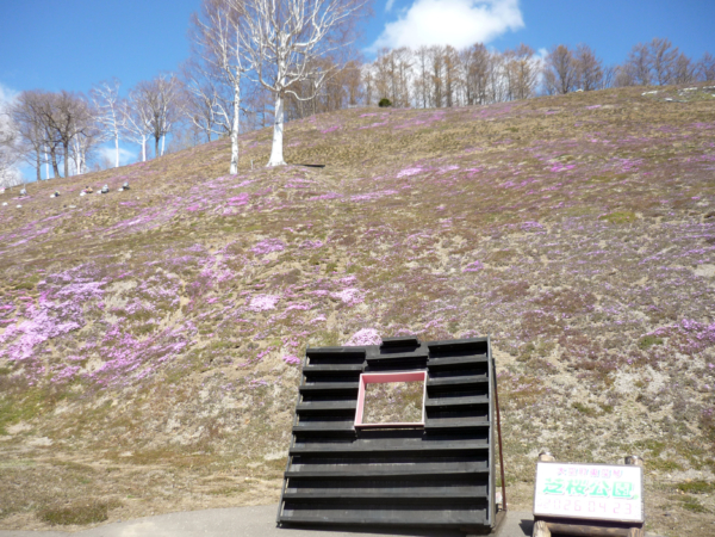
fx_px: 682
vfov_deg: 42.9
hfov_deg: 55.4
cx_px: 358
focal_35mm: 33
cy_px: 268
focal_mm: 5.5
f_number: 2.8
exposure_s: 1/800
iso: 100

Exercise details —
An exact copy of the listing is required, excluding any pictures.

Answer below —
fx_px: 682
vfov_deg: 42.9
hfov_deg: 55.4
cx_px: 358
focal_35mm: 33
cy_px: 268
focal_mm: 5.5
f_number: 2.8
exposure_s: 1/800
iso: 100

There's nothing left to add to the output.